EXERCISE
In the manuscript review, how are the instances used for training the learning to rank models chosen?

[Opening TEXT BLOCK section]

In this manuscript, the authors propose a framework for ranking of semantic associations (i.e. facts about entities) of entities appearing in a textual snippet. The premise is that, due to the different interests of users, ranking functions need to take into account the user interests in providing SA ranks that match those interests.

The approach makes use of heuristics to capture user interests, and additionally train a separate learning to rank (L2R) model for each user. The instances used for training are taken in an active learning scenario, with early stopping criterion, such that the amount of labeled instances is minimal.

Contextual information when reading news articles or other textual snippets per se is an important topic. Finding the right facts or triples that may help the user to have a better understanding for the topic at hand is crucial. Often the challenges are related to the coverage of facts from the existing KBs; identifying facts that take into account the entities, which co-occur in a textual snippet etc.

To this end, I think the problem in itself is interesting and it is worth pursuing techniques that aide the user in understanding content in which they are no proficient.

There are several issues with this manuscript, which I am listing and explaining them in detail.

1) First of all, the novelty of this manuscript is very limited. Even though there are changes to the previously published article (DaCENA), however, the previously published article is a demo and the scientific contribution is very limited. The heuristics that are supposed to capture user interests have no user features nor features that can maybe exploit the user similarities (as it is done in recommender systems) for training L2R models that are sensitive to users' interests.

2) Training L2R models for individual users is highly ineffective and additionally you will use a lot of information that can be leveraged from the other users that may share similar interests. I would strongly advice to have a look at the literature in the recommender systems. For instance, [1,2] (to name a few) propose personalized recommender systems in the use case of online news. Now, here the task is recommendation of online news, however, the task can be easily tweaked to recommend SAs.

[Closing TEXT BLOCK section]
[Opening PROVIDED INFORMATION section]

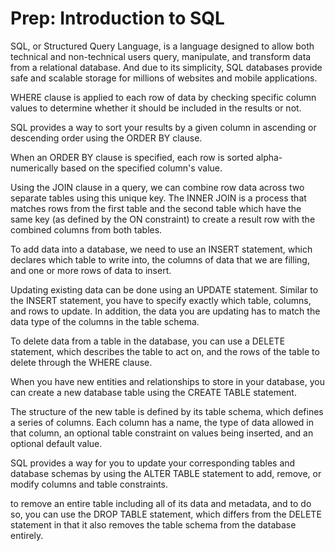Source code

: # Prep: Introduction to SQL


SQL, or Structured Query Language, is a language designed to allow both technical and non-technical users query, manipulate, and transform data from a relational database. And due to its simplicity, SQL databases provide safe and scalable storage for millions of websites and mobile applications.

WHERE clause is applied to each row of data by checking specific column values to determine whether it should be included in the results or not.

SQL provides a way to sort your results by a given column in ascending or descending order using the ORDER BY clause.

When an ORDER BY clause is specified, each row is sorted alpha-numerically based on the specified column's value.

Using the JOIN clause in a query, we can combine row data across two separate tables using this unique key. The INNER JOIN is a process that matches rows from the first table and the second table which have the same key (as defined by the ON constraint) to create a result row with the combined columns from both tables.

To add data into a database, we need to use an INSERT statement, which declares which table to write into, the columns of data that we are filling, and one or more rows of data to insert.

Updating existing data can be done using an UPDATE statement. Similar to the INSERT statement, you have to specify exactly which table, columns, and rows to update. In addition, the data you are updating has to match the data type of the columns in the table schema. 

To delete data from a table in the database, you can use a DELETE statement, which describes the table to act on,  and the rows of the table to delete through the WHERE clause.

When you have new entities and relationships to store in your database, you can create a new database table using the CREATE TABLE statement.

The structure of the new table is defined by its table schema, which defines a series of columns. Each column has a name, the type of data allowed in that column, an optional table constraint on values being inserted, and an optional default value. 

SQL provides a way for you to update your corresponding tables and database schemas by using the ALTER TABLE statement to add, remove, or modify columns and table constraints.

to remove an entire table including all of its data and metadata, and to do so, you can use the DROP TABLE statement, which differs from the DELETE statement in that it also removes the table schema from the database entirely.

[Closing PROVIDED INFORMATION section]
[Opening PROVIDED INFORMATION section]

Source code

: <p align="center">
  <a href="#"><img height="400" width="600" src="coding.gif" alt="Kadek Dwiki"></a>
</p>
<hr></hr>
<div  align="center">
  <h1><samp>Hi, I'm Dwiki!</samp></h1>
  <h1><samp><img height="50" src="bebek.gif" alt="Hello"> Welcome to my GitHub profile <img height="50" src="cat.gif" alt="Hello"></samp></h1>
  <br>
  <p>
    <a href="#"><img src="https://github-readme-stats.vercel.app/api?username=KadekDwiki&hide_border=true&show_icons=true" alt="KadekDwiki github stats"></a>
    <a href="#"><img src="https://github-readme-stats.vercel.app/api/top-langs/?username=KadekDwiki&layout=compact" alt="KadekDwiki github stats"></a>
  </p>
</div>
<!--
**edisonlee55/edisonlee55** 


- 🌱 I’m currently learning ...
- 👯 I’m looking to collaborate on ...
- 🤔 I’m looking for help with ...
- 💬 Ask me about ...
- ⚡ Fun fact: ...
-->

[Closing PROVIDED INFORMATION section]
[Opening PROVIDED INFORMATION section]

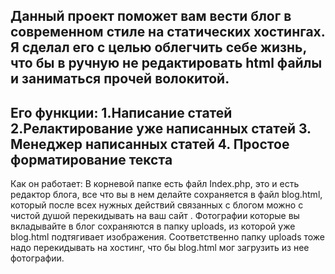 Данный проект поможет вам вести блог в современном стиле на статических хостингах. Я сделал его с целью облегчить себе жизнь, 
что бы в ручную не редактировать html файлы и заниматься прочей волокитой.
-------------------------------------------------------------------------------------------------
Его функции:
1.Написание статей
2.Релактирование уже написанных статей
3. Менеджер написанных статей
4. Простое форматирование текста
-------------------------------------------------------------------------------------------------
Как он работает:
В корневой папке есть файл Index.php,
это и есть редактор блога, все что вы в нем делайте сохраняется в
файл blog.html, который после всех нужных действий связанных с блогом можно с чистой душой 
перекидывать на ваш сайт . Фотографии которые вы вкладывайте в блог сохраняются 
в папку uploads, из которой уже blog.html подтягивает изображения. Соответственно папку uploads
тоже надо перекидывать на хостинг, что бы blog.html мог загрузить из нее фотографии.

[Closing PROVIDED INFORMATION section]

EXPECTED ANSWER
They are taken in an active learning scenario with an early stopping criterion, so that the amount of labeled instances is minimal.